> **Problem statement**:
A verbatim copy of all the data is required; the pictures should not appear in it.

[Web page revision data]

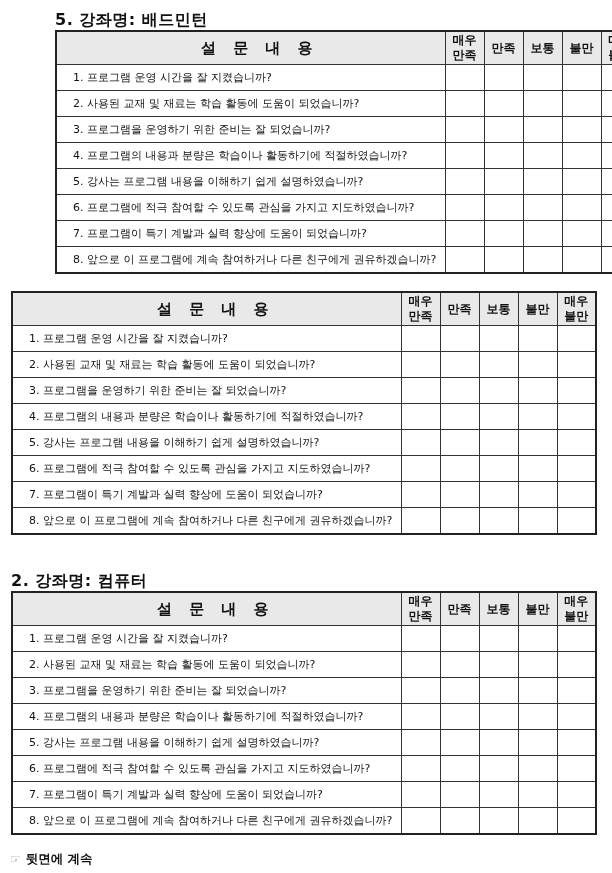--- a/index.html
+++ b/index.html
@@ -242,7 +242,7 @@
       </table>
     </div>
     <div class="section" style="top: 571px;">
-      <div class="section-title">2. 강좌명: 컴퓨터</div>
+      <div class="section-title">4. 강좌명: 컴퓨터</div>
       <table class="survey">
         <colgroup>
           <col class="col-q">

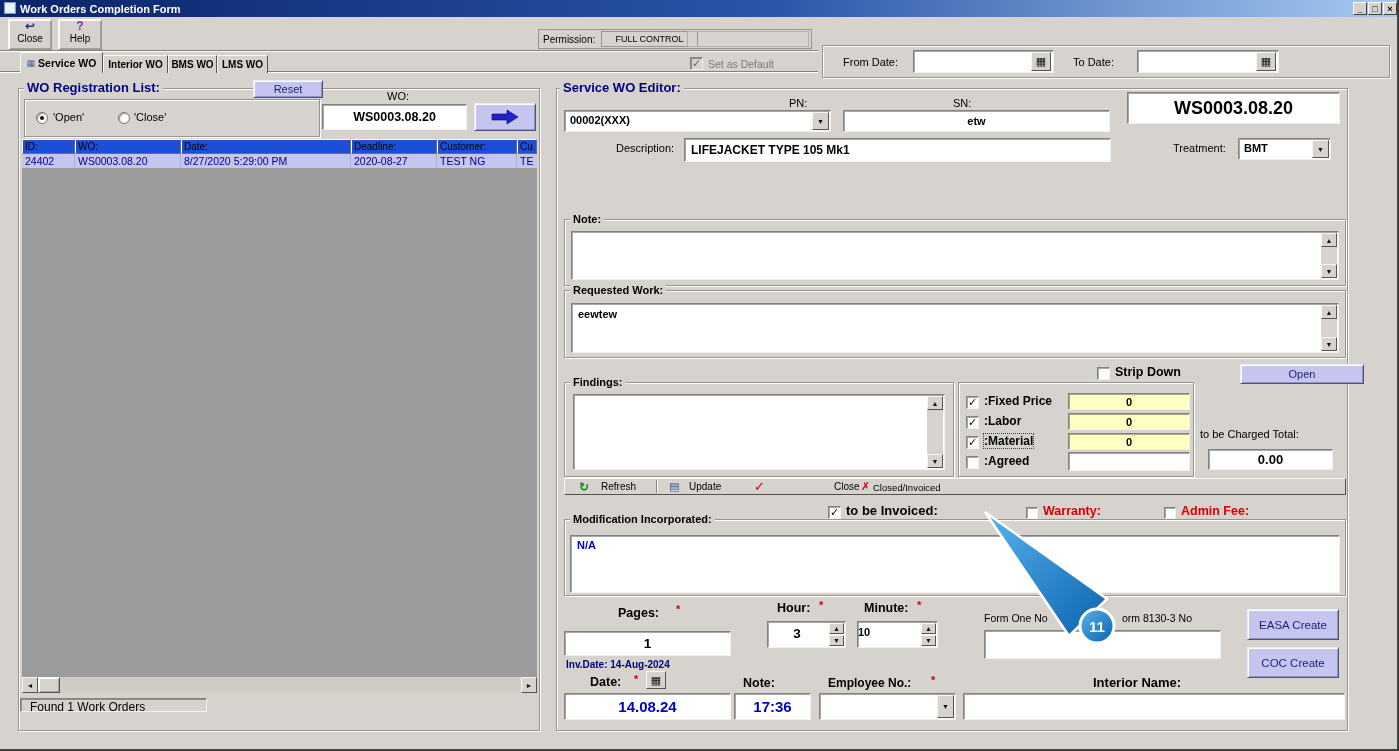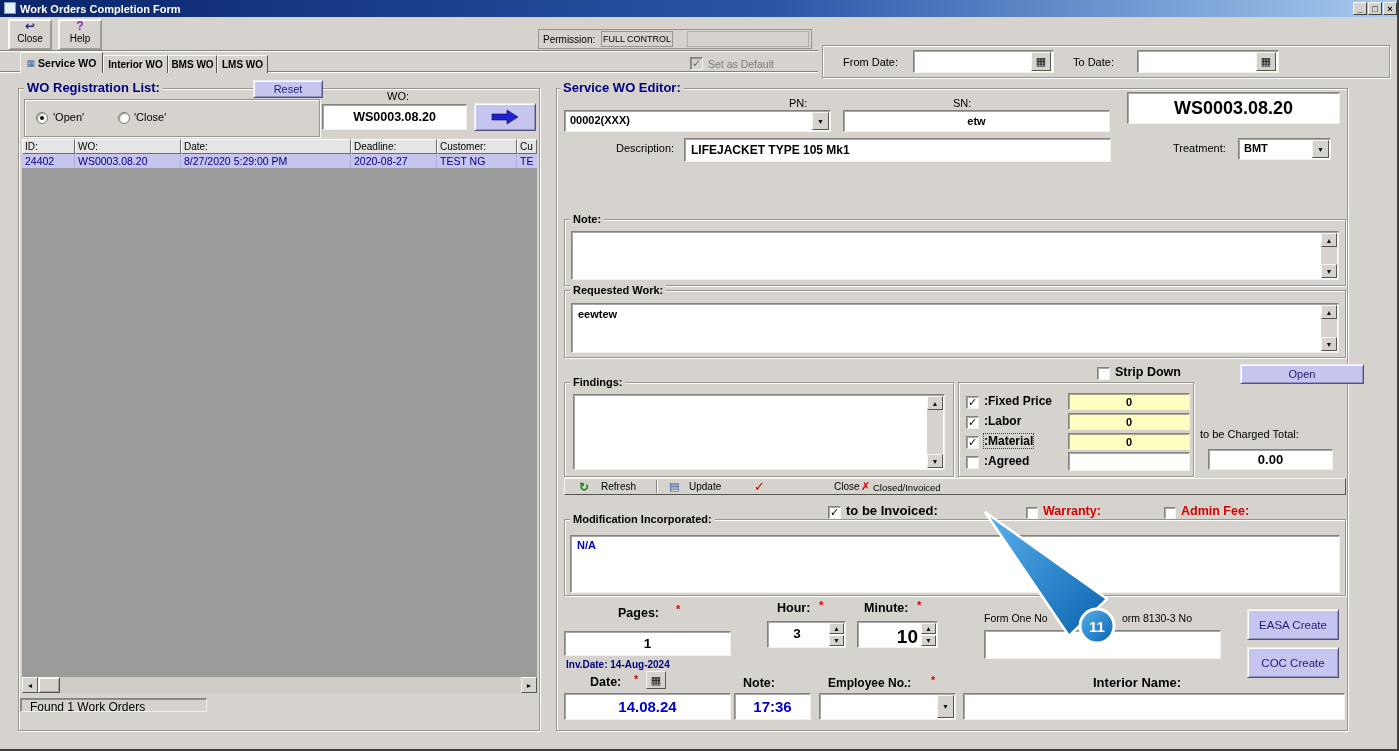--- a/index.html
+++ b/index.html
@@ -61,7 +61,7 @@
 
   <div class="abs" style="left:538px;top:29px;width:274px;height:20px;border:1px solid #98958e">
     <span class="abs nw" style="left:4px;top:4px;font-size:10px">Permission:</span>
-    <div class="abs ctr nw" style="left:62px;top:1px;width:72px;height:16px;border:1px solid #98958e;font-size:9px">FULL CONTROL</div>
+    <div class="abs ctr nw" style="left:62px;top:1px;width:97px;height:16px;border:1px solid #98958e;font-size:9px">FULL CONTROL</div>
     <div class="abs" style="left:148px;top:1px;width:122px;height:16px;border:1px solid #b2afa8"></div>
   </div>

> **Problem solution**:
--- a/index.html
+++ b/index.html
@@ -242,7 +242,7 @@
       </table>
     </div>
     <div class="section" style="top: 571px;">
-      <div class="section-title">2. 강좌명: 컴퓨터</div>
+      <div class="section-title">4. 강좌명: 컴퓨터</div>
       <table class="survey">
         <colgroup>
           <col class="col-q">

--- a/index.html
+++ b/index.html
@@ -61,7 +61,7 @@
 
   <div class="abs" style="left:538px;top:29px;width:274px;height:20px;border:1px solid #98958e">
     <span class="abs nw" style="left:4px;top:4px;font-size:10px">Permission:</span>
-    <div class="abs ctr nw" style="left:62px;top:1px;width:72px;height:16px;border:1px solid #98958e;font-size:9px">FULL CONTROL</div>
+    <div class="abs ctr nw" style="left:62px;top:1px;width:97px;height:16px;border:1px solid #98958e;font-size:9px">FULL CONTROL</div>
     <div class="abs" style="left:148px;top:1px;width:122px;height:16px;border:1px solid #b2afa8"></div>
   </div>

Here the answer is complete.